Cooperative Fish and Wildlife Research Units Program: Wyoming
Education, Research and Technical Assistance for Managing Our Natural Resources

Wyoming Project


Effects of pathways within Grand Teton National Park on avian abundance, distribution, diversity, and productivity of focal species

September 2011 - November 2011


Personnel

Participating Agencies

  • National Park Service
  • Rocky Mountains Cooperative Ecosystem Studies Unit (RM-CESU)
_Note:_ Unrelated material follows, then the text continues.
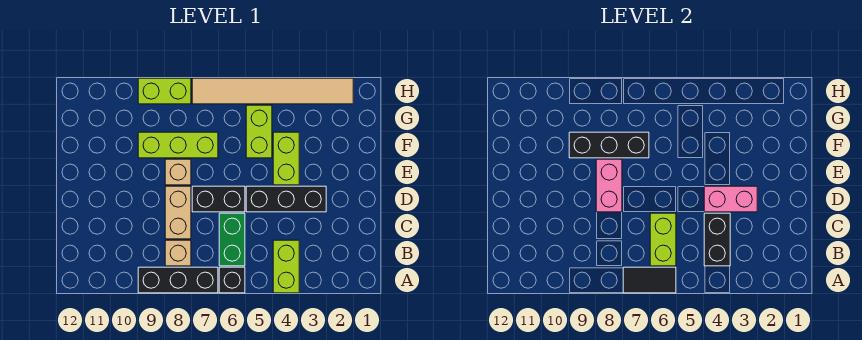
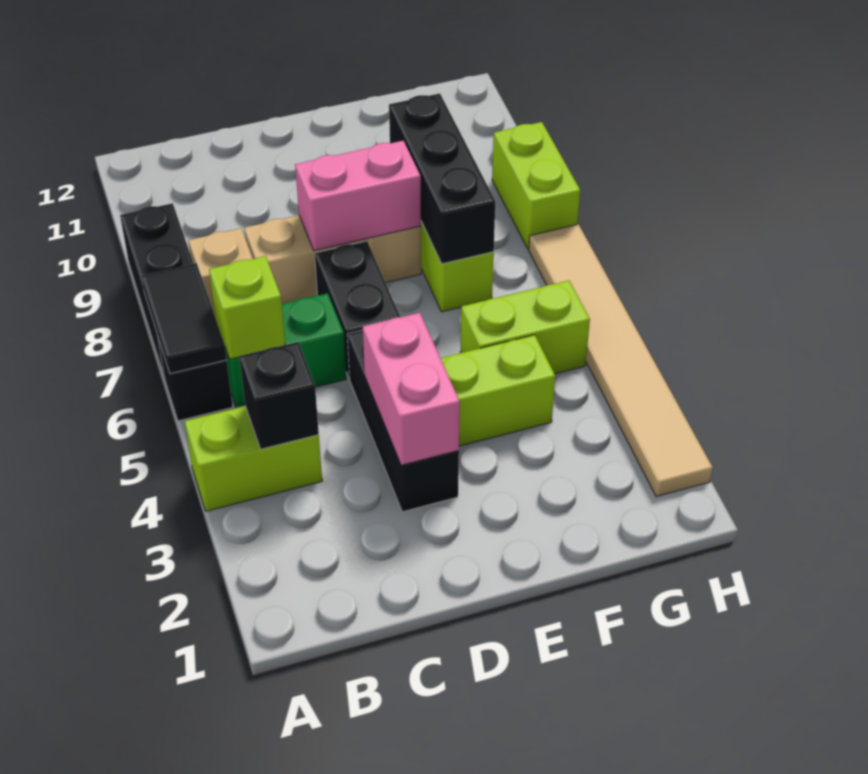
black 1x2 brick [704,213,730,266] -> black 1x1 brick [239,342,319,449]
lime 1x2 brick [650,213,676,266] -> lime 1x1 brick [209,256,285,359]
Landbirds are an integral component of park ecosystems and serve a wide range of ecological roles from pollinating plants to controlling insect populations. Proposed construction of a bicycle pathway through portions of Grand Teton National Park beginning in spring/summer 2008 may pose a threat to landbird abundance, diversity, productivity, and/or breeding behavior, as numerous migratory landbird species breed within the lower elevation shrub steppe and forest habitat through which the pahtway will traverse. Human-induced changes to natural landscapes have become ubiquitous, resulting in exposure of wildlife populations to novel stressors (Munns 2006). While it is clear that changes such as habitat loss can directly impact wildlife species, less clear is the extent to which human presence itself functions as a disturbance that influences wildlife behaviors with important finess consequences. Animals clearly respond to perceived risk of predation by natural predators via, for example, fleeing, or altering foraging and/or breeding habitat election (Marzluff 1988, Hakkarainen et al. 2001, Frid and Dill 2002, Blumstein 2006, Borkowski et al. 2006, Fontaine and Martin 2006). Such responses can alter access to important resources, energy budgets, and therefore attributes such as body condition (Bechet et al. 2004) with potential impacts to survival and reproductive output. Of critical importance to the management of wildlife populations is therefore to derermine 1) whether wildlife species perceive human presence as predation risk, 2) how individuals respond to suck risk, and 3) how such responses influence fitness consequences and therefore population dynamics and community structure. Birds are known to respond behaviorally to perceived predation risk (e.g., Marzluff 1988, Hakkarainen et al. 2001, Fontaine and Marin 2006, Chalfoun and Martin, unpublished data), and may therefore respond similarly to human disturbance. This project will therefore evaluate the potential impacts of pathway development and use on breeding landbird species.